Schatten \(p\)-norm Objectives

The previous result is specific to the scalar objective chosen. Yet the method generalises from the trace to any Schatten \(p\)-norm as follows. Define \[V ~:=~ \min_{\substack{ \boldsymbol{D}\succeq \boldsymbol{\ell}\boldsymbol{\ell}^\intercal, \\ \text{$\boldsymbol{D}$ diagonal} }}~ \|\boldsymbol{D}\|_p\] where \(\|\boldsymbol{D}\|_p\) denotes the Schatten \(p\)-norm, that is, the vector \(p\)-norm \(\|\boldsymbol{\ell}\|_p = (\sum_i |l_i|^p)^{1/p}\) applied to the eigenvalues of the matrix \(\boldsymbol{D}\). We raise the objective to the power \(p\) for convenience and rewrite as before \[V^p ~=~ \min_{ \boldsymbol{d}\ge 0 : \sum_i l_i^2/d_i \le 1 }~ \sum_i d_i^p .\] Introducing Lagrange multiplier \(\mu\) for the constraint, we find \[V^p ~=~ \max_{\mu \ge 0} \min_{ \boldsymbol{d}\ge 0 }~ \sum_i d_i^p + \mu \left(\sum_i l_i^2/d_i - 1\right) .\] Setting the derivative to \(0\) results in \[d_i ~=~ \left( \frac{ \mu l_i^2 }{ p } \right)^{\frac{1}{p+1}}\] so that \[V^p ~=~ \max_{\mu \ge 0}~ (p^{-\frac{p}{p+1}} + p^{\frac{1}{p+1}}) \mu^{\frac{p}{p+1}} \sum_i l_i^{\frac{2 p}{p+1}} - \mu .\] Now optimising for \(\mu\) results in \[\mu ~=~ p \bigg(\sum_i l_i^{\frac{2 p}{p+1}}\bigg)^{p+1}\] so that we have optimiser and value \[d_i ~=~ l_i^{\frac{2}{p+1}} \sum_j l_j^{\frac{2 p}{p+1}} \qquad \text{and} \qquad V ~=~ \bigg( \sum_j l_j^{\frac{2 p}{p+1}} \bigg)^{\frac{p+1}{p}} .\]


The case \(p=1\) is called the trace norm or nuclear norm, where we find \[d_i ~=~ |l_i| \sum_j |l_j| \qquad \text{and} \qquad V ~=~ \Big(\sum_j |l_j|\Big)^{2} .\] The case \(p=2\) is called the Frobenius norm where we find \[d_i ~=~ l_i^{\frac{2}{3}} \sum_j l_j^{\frac{4}{3}} \qquad \text{and} \qquad V ~=~ \bigg(\sum_j l_j^{\frac{4}{3}}\bigg)^{3/2} .\] The case \(p=\infty\) (maximum eigenvalue) is called the spectral norm where we find \[d_i ~=~ \sum_j l_j^2 \qquad \text{and} \qquad V ~=~ \sum_j l_j^2 .\] Note that in this last case the \(d_i\) are all the same, so the optimal matrix is a multiple of the identity matrix.

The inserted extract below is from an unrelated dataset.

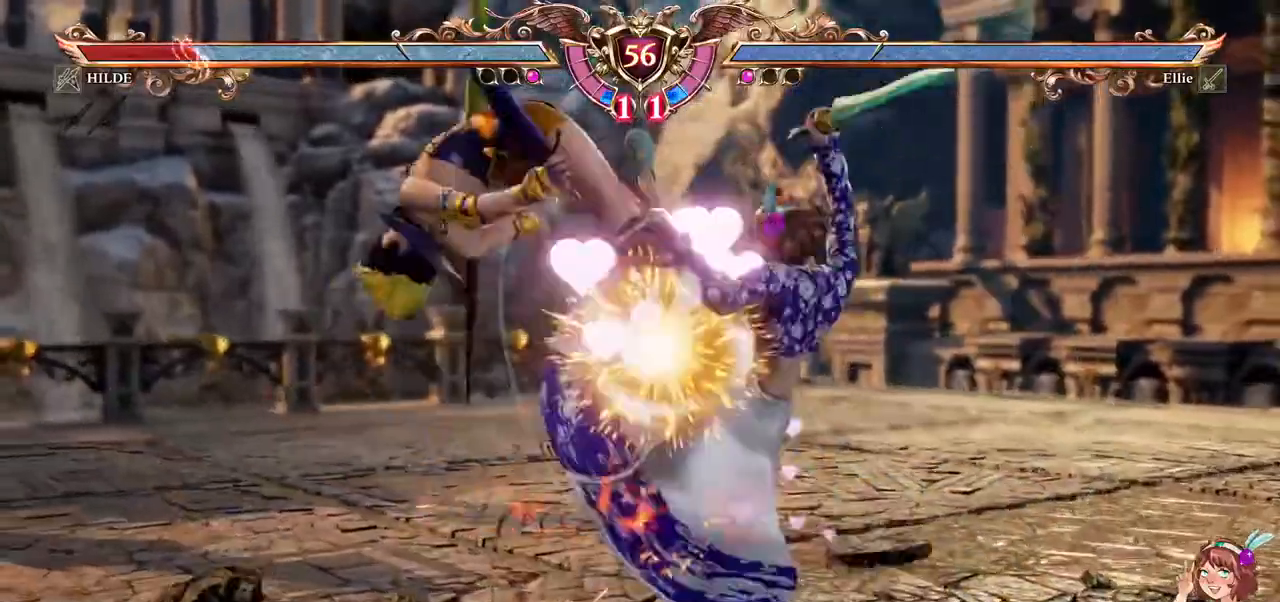
{"buttons": ["DPAD_DOWN"], "left_stick": "center", "right_stick": "center"}
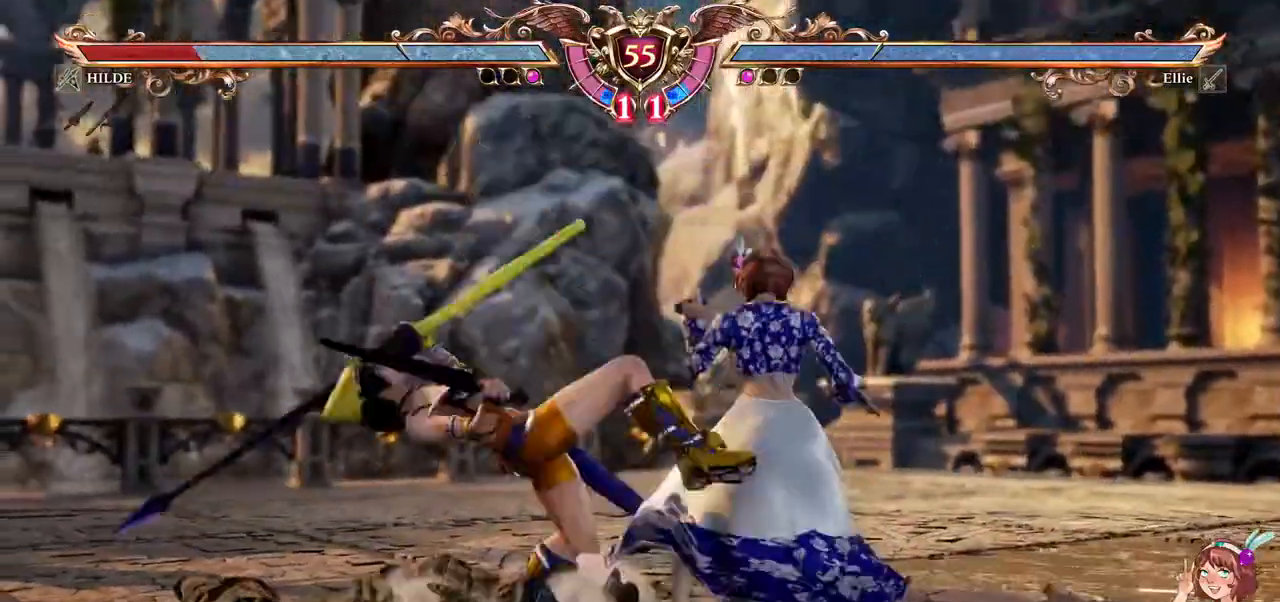
{"buttons": ["DPAD_DOWN"], "left_stick": "center", "right_stick": "center", "events": [[17, "B", "down"], [100, "B", "up"], [183, "B", "down"], [283, "B", "up"], [350, "B", "down"], [450, "B", "up"]]}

A case of interest is also \(p=0\). The above analysis probably does not work (as \(p\)-norms switch from concave to convex at \(p=1\)), but we can still show in a different way that the final formula gives the correct answer, i.e. we find \[d_i ~=~ n l_i^2 \qquad \text{and} \qquad V ~=~ n .\]